Her gift represents the largest commitment in the School of Education’s 100-year history. The objective of establishing the center is to help reshape teaching and learning to meet the needs of many kinds of learners and prepare them for the jobs of the future.
“Today’s schools struggle to adapt to their learners’ needs. Far too many of our children and youth are falling through the cracks. Every child deserves the chance to learn and prepare well for life,” says Lappin Weiser. “We already know effective educational practices that can change a child’s education, and we find more every year. It’s time to help schools, teachers, and students do things differently.”
The center will strengthen the connections between research and practice by engaging numerous partners to study the many places and ways that learning happens. This will involve the design and testing of curricula for diverse learners, collaboration with teachers and administrators to promote evidence-based practices, and efforts to scale successful education solutions to be available to all learners.
According to U-M, studies have found that classroom learning experiences often feel meaningless to many students because the lessons are disconnected from their realities. Many of these students lack a sense of agency and choice in their learning. Furthermore, research has shown even students who are engaged by traditional schooling may not receive the education that best prepares them to enter our evolving economy.
The school also states there is evidence that project-based learning — in which students learn by exploring real-world questions and challenges — results in powerful learning experiences. Relatedly, place-based learning engages students in their physical environments, cultures, histories, and communities. However, these kinds of child- and youth-centered learning experiences aren’t available in most schools.
“We know how to organize and enact project- and place-based learning opportunities to help children and youth become problem-solvers who recognize the purpose of their learning,” says Elizabeth Birr Moje, dean of the U-M School of Education. “With the resources of The Eileen Lappin Weiser Learning Sciences Center, U-M can move findings of cutting-edge research into the hands of teachers, school leaders, and policymakers.”

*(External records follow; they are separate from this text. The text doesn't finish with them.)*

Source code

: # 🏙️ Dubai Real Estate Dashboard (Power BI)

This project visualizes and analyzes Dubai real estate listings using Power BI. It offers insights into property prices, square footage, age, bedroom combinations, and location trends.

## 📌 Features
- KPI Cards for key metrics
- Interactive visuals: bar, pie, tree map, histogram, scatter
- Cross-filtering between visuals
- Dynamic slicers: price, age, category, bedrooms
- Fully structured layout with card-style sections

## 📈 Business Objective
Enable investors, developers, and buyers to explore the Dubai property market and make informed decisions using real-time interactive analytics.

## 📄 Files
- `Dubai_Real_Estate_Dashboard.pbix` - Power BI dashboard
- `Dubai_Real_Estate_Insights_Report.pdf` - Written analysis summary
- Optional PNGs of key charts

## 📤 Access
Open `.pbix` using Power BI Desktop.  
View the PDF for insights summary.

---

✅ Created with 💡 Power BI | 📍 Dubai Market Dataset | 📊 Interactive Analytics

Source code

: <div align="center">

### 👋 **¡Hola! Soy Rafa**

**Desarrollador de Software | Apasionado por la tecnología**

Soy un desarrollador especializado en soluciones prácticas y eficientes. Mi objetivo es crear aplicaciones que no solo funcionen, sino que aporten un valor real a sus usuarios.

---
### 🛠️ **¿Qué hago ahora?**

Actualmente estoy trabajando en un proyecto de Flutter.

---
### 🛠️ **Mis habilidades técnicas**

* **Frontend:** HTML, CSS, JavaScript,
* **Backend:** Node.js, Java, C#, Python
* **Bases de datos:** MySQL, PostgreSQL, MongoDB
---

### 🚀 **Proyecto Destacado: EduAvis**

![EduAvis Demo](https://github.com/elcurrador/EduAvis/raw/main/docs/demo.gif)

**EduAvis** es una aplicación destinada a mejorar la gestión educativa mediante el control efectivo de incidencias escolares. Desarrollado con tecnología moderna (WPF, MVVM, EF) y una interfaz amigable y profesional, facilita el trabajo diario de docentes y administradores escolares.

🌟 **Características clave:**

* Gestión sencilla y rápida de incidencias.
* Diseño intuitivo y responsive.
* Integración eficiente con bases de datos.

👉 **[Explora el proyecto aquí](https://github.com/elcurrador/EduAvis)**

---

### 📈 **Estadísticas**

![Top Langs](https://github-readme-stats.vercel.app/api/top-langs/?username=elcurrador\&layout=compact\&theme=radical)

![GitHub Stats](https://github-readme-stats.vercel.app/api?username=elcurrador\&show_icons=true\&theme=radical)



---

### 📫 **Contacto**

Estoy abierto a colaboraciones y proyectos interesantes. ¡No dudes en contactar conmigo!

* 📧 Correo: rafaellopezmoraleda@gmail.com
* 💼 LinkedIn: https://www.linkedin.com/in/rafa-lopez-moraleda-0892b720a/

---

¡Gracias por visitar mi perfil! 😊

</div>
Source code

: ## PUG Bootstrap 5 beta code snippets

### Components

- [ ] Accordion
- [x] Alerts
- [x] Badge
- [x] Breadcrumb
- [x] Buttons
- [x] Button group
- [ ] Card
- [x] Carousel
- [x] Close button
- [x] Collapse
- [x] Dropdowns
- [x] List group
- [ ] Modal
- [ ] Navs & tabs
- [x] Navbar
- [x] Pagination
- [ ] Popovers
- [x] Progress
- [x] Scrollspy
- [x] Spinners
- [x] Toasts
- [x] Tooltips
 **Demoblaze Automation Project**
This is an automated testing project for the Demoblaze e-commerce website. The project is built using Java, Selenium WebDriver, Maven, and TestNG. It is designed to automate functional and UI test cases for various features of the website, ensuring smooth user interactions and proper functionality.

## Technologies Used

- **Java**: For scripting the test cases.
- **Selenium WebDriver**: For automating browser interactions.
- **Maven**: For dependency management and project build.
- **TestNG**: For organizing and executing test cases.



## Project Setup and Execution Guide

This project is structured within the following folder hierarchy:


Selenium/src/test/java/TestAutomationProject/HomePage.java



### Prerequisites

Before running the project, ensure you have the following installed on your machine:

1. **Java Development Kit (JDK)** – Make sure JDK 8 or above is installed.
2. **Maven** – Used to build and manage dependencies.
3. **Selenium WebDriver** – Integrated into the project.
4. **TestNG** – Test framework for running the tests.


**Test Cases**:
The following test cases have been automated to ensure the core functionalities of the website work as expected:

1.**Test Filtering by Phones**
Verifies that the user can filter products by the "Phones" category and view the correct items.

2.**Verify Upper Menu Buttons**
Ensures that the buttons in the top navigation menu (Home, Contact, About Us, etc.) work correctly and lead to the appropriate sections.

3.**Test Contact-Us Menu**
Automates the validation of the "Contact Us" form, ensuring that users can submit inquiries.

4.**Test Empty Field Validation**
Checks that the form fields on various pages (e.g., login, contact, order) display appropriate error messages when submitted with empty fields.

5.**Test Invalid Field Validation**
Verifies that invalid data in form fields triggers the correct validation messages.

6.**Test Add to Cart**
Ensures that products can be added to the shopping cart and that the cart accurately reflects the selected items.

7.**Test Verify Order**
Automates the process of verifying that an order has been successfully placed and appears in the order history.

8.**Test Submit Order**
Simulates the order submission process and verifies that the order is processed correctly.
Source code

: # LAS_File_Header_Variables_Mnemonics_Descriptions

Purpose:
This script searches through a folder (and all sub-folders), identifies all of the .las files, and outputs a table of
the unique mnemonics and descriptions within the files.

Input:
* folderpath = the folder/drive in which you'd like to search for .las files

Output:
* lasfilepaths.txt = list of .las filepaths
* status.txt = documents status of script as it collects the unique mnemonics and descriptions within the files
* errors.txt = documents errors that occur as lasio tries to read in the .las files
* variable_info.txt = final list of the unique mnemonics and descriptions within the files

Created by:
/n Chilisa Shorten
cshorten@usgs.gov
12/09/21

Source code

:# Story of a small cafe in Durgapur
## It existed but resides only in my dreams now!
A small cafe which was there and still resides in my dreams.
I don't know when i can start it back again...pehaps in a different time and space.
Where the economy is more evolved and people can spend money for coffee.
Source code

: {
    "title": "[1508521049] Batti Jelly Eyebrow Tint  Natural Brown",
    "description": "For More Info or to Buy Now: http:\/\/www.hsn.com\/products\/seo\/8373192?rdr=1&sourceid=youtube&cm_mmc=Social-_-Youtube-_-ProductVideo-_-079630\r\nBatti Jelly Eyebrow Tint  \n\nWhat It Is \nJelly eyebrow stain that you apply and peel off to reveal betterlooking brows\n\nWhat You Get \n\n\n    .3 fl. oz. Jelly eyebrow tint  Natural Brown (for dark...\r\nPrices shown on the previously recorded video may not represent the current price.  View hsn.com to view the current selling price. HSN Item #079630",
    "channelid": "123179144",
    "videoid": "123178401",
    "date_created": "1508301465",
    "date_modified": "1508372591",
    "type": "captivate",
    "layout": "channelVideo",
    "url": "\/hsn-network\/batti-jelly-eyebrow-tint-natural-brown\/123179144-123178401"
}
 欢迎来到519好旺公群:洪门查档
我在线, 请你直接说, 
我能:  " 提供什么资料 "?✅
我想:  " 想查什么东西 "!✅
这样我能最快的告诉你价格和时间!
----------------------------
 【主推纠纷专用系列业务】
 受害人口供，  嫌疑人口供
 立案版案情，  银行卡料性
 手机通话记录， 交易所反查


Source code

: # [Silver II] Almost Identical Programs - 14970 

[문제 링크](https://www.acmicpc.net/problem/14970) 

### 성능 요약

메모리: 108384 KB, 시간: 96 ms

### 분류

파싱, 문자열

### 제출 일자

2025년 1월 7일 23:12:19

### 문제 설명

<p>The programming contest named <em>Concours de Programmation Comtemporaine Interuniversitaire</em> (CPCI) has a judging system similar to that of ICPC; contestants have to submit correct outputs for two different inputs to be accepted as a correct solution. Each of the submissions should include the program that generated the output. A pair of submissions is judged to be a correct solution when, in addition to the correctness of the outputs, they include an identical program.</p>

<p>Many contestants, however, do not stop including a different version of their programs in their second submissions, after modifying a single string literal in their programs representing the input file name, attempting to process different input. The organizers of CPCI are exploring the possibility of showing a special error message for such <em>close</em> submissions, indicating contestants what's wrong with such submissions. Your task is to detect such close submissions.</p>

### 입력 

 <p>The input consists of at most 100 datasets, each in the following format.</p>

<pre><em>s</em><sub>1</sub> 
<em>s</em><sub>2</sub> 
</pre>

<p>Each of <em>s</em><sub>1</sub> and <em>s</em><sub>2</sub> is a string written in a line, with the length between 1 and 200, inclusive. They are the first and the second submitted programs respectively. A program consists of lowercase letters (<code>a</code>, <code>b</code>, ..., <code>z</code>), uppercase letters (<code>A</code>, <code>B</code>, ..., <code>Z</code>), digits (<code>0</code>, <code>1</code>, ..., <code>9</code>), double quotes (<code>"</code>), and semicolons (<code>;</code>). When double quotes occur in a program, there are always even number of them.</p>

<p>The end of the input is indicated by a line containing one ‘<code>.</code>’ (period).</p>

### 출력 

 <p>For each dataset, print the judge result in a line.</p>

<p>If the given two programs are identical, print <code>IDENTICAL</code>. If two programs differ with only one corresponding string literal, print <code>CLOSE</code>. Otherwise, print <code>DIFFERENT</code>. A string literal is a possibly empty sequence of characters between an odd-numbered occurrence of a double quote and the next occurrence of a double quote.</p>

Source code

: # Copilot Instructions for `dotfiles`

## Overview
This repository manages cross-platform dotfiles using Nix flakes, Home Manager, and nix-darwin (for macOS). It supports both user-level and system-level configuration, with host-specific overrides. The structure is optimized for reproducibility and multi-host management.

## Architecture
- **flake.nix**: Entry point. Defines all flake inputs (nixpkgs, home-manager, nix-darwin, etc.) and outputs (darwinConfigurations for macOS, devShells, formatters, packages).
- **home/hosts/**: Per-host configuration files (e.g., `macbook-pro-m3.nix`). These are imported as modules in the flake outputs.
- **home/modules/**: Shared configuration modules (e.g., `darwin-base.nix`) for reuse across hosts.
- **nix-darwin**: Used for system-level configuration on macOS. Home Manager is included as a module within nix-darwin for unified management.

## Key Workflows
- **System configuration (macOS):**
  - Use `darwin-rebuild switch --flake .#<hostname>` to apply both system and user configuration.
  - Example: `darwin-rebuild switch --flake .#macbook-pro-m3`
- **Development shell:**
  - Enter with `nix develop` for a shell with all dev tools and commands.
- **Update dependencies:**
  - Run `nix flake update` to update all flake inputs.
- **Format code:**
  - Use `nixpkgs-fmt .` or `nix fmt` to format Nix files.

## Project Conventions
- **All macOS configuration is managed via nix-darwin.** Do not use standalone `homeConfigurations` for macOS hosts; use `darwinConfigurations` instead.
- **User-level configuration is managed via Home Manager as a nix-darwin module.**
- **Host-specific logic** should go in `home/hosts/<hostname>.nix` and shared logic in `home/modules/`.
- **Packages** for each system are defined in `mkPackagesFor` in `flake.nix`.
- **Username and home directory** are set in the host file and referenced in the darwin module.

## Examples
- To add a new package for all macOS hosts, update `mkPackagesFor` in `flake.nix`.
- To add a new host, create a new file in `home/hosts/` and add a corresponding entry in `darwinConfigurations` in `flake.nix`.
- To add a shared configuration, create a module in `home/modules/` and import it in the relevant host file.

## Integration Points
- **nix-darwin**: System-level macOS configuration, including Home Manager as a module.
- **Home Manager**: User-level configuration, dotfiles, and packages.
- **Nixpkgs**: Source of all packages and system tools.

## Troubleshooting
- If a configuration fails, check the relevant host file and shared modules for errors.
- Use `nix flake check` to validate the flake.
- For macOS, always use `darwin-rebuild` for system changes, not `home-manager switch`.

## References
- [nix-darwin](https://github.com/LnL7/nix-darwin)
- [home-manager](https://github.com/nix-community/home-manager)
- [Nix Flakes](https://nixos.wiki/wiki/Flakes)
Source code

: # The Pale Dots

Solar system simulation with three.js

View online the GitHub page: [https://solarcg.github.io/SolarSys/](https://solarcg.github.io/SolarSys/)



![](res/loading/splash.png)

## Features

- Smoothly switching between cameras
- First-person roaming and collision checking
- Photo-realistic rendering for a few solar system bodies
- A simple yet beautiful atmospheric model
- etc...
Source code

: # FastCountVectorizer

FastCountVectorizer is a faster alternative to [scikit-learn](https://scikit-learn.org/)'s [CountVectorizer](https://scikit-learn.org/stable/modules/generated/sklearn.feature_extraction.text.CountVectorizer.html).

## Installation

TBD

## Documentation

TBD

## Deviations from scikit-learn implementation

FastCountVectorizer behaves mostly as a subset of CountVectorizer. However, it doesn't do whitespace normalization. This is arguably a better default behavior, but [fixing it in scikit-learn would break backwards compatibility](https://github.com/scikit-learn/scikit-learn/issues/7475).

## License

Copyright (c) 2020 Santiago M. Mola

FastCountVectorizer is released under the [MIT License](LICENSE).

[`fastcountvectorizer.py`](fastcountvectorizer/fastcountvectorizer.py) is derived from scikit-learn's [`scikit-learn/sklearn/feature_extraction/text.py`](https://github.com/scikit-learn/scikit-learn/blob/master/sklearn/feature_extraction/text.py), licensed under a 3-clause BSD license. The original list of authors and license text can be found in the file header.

The school will engage with teachers and leaders in its research-practice partnerships with The School at Marygrove and the Mitchell-Scarlett-Huron Teaching and Learning Collaborative. Researchers and teachers also will work together to produce new research findings generated from practice. This community-engaged work will shed light on what it takes to successfully bring project- and place-based work to life.
Lappin Weiser has served on Michigan’s State Board of Education, the National Assessment Governing Board, the Presidential Scholars Commission, the board of the Michigan Science Center, the Education Commission of the States, and the 21st Century Education Commission, among service to numerous other education, arts, and civic organizations.